◆ TASK DESCRIPTION ◆
Format the lines from the one containing "Image attached. Can" through the end of the data, inclusive, as a Markdown table with the columns Row and Line, leaving out blank lines.

◆ STORED ROWS ◆
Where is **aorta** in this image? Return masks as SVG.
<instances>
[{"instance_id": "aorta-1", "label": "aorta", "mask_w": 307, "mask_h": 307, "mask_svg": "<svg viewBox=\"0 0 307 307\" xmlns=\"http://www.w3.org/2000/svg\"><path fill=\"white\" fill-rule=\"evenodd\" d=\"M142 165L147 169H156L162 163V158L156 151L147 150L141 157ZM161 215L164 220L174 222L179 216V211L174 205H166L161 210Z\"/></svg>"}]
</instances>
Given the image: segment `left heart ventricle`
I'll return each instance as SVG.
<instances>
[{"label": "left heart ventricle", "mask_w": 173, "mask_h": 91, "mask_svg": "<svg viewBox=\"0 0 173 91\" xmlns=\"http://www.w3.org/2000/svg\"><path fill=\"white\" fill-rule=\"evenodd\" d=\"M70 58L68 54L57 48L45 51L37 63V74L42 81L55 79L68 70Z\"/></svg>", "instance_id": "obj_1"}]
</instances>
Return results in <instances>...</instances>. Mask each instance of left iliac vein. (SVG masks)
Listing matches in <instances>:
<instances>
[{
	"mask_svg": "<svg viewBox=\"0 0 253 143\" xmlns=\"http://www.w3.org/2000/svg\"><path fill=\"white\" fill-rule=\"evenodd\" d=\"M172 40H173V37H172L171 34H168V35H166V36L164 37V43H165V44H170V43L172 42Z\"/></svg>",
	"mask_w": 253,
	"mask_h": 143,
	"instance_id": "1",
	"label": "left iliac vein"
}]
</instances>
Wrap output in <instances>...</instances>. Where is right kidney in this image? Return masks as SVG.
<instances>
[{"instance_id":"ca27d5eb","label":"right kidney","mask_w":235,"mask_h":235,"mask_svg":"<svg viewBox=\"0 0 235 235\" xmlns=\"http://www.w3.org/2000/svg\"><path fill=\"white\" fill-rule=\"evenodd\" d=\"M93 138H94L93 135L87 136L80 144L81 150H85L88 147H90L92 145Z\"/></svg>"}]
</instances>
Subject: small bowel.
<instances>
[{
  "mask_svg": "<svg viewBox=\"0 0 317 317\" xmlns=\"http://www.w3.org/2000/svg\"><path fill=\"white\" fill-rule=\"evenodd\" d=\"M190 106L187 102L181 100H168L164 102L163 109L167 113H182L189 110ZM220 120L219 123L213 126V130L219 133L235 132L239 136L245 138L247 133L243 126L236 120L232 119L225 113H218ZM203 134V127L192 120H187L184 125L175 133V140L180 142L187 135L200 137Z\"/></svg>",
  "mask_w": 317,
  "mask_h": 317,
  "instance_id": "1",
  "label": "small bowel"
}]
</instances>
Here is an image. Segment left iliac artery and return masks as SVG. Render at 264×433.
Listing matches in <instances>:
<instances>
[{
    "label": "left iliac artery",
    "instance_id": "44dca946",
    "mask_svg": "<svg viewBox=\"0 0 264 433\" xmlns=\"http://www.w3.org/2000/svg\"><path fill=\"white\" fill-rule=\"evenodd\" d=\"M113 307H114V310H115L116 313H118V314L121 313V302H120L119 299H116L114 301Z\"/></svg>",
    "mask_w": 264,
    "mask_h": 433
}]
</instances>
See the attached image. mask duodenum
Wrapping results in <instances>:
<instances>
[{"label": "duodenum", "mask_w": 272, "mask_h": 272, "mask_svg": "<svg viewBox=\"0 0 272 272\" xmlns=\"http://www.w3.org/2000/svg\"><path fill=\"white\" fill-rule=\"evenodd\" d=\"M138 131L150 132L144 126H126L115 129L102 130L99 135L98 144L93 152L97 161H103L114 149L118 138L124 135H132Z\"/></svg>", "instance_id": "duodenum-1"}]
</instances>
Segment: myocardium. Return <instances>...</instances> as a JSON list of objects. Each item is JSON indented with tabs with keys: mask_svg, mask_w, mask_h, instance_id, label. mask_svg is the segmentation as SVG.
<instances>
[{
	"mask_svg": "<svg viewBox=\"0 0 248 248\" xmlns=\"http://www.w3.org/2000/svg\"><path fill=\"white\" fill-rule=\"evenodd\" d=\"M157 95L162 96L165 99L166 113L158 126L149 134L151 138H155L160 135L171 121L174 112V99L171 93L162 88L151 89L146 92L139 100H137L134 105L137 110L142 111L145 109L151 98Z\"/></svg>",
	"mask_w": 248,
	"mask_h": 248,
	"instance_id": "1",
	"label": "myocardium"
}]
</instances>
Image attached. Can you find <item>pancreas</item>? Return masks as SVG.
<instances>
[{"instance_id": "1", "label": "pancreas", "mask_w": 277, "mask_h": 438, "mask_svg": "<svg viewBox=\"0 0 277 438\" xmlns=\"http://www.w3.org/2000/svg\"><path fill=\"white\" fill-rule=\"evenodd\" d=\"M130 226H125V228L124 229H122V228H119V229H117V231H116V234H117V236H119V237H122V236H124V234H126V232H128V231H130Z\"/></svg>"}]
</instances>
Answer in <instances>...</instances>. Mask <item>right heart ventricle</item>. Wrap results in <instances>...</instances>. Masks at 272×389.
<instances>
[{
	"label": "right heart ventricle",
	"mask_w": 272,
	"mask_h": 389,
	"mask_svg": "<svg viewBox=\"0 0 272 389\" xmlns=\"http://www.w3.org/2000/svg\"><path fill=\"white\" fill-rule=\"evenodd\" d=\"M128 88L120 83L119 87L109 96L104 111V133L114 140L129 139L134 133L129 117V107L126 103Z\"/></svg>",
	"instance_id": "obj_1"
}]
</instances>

◆ SOLUTION TO THIS TASK ◆
| Row | Line |
|---|---|
| 1 | Image attached. Can you find <item>pancreas</item>? Return masks as SVG. |
| 2 | <instances> |
| 3 | [{"instance_id": "1", "label": "pancreas", "mask_w": 277, "mask_h": 438, "mask_svg": "<svg viewBox=\"0 0 277 438\" xmlns=\"http://www.w3.org/2000/svg\"><path fill=\"white\" fill-rule=\"evenodd\" d=\"M130 226H125V228L124 229H122V228H119V229H117V231H116V234H117V236H119V237H122V236H124V234H126V232H128V231H130Z\"/></svg>"}] |
| 4 | </instances> |
| 5 | Answer in <instances>...</instances>. Mask <item>right heart ventricle</item>. Wrap results in <instances>...</instances>. Masks at 272×389. |
| 6 | <instances> |
| 7 | [{ |
| 8 | 	"label": "right heart ventricle", |
| 9 | 	"mask_w": 272, |
| 10 | 	"mask_h": 389, |
| 11 | 	"mask_svg": "<svg viewBox=\"0 0 272 389\" xmlns=\"http://www.w3.org/2000/svg\"><path fill=\"white\" fill-rule=\"evenodd\" d=\"M128 88L120 83L119 87L109 96L104 111V133L114 140L129 139L134 133L129 117V107L126 103Z\"/></svg>", |
| 12 | 	"instance_id": "obj_1" |
| 13 | }] |
| 14 | </instances> |